Include in the output exactly the lines from the opening of the data through the line containing "left ear: (95, 273)", and nothing more.

**** SUPPLIED MATERIAL ****

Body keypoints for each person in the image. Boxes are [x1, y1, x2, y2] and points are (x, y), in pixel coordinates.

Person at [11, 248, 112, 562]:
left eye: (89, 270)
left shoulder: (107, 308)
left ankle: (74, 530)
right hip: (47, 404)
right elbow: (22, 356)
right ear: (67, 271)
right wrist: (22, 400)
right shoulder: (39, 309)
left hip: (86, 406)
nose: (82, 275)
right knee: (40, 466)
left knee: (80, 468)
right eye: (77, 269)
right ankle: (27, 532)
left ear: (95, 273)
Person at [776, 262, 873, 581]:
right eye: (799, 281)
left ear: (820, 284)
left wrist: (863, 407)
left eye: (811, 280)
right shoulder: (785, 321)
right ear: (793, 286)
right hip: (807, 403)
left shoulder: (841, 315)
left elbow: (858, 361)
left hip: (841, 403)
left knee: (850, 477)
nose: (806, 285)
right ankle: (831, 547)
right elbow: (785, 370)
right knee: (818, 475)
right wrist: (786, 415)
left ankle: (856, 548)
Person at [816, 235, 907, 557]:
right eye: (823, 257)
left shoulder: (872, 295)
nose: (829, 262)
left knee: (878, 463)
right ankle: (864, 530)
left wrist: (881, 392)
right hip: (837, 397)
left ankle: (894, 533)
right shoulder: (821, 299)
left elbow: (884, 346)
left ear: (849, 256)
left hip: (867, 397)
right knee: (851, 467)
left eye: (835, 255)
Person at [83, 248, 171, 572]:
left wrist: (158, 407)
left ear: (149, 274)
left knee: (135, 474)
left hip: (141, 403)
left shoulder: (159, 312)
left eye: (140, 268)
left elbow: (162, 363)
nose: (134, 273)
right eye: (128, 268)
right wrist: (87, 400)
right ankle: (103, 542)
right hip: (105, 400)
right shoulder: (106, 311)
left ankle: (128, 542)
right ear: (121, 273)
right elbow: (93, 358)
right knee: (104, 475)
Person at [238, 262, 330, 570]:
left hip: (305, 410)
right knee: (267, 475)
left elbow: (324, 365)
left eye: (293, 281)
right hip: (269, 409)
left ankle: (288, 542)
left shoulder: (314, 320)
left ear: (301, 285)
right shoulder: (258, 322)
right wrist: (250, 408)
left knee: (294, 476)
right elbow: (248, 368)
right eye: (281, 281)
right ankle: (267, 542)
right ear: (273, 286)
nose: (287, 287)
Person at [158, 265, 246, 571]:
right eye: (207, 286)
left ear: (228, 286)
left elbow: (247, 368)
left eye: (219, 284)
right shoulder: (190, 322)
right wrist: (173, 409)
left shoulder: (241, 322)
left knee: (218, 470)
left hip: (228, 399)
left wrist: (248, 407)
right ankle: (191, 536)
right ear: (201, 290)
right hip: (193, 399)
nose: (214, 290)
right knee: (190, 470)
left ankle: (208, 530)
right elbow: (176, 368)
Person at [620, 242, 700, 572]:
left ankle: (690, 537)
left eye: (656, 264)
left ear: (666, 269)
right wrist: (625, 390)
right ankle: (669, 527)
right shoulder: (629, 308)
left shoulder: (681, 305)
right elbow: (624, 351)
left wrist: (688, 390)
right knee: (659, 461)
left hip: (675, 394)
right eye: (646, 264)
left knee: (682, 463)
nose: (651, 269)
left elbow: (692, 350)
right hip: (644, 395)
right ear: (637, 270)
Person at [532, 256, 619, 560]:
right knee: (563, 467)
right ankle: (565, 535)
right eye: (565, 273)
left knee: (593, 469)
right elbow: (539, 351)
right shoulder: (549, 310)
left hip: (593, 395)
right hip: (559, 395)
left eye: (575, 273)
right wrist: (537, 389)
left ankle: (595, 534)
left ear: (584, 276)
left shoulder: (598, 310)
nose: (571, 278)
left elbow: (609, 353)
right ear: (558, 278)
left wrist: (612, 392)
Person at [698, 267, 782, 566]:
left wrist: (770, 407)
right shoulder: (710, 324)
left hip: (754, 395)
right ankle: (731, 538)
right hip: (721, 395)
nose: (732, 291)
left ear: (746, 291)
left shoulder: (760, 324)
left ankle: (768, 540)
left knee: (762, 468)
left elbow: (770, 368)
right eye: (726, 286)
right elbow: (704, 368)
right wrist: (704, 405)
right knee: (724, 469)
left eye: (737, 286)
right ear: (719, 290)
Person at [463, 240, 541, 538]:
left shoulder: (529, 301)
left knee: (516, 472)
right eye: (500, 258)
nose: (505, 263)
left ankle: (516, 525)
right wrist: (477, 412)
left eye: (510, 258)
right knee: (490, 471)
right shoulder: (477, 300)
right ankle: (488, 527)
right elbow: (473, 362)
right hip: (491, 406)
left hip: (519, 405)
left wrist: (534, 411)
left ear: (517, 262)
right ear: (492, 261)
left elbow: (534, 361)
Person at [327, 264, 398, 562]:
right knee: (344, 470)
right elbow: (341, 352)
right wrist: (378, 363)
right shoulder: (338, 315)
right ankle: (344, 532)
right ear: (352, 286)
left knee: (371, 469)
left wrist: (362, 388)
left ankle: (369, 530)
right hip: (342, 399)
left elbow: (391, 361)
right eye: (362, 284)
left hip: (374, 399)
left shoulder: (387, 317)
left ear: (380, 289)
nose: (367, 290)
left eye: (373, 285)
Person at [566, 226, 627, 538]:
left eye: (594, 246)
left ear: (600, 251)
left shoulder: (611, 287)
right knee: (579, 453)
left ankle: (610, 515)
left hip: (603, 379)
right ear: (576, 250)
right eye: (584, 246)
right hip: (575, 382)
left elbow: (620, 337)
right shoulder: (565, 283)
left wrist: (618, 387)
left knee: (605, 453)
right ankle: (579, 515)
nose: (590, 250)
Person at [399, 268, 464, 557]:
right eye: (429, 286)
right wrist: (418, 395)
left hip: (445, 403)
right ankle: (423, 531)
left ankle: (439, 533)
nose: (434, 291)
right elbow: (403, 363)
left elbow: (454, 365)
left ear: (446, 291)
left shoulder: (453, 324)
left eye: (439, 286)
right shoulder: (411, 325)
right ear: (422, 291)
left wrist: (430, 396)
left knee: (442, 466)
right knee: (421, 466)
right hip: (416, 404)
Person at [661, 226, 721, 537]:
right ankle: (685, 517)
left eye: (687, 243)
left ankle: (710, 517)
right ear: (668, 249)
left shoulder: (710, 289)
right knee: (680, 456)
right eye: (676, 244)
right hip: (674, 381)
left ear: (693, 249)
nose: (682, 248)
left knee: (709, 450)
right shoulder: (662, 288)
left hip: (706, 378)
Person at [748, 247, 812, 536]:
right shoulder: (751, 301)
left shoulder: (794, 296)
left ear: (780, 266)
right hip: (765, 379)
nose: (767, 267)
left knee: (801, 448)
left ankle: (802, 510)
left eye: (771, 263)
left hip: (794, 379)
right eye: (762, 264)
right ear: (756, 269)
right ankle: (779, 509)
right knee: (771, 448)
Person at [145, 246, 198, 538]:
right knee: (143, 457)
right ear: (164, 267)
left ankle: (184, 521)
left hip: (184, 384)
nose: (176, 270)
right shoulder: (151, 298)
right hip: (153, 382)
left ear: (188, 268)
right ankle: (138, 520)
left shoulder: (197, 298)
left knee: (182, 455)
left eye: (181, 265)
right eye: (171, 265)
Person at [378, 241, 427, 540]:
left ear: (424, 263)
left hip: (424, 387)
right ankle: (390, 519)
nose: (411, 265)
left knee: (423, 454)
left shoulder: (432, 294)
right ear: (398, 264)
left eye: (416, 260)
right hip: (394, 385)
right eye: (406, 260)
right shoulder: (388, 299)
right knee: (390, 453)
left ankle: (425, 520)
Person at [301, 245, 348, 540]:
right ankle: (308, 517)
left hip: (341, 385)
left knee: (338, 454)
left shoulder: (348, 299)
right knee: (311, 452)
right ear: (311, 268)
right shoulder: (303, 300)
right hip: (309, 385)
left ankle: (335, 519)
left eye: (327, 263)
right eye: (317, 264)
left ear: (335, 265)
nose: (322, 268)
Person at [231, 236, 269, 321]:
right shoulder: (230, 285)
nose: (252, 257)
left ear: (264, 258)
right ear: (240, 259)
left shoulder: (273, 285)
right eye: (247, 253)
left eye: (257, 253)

****

◆ RESULT FOR THIS EXERCISE ◆
Body keypoints for each person in the image. Boxes are [x1, y1, x2, y2] and points are (x, y), in pixel coordinates.

Person at [11, 248, 112, 562]:
left eye: (89, 270)
left shoulder: (107, 308)
left ankle: (74, 530)
right hip: (47, 404)
right elbow: (22, 356)
right ear: (67, 271)
right wrist: (22, 400)
right shoulder: (39, 309)
left hip: (86, 406)
nose: (82, 275)
right knee: (40, 466)
left knee: (80, 468)
right eye: (77, 269)
right ankle: (27, 532)
left ear: (95, 273)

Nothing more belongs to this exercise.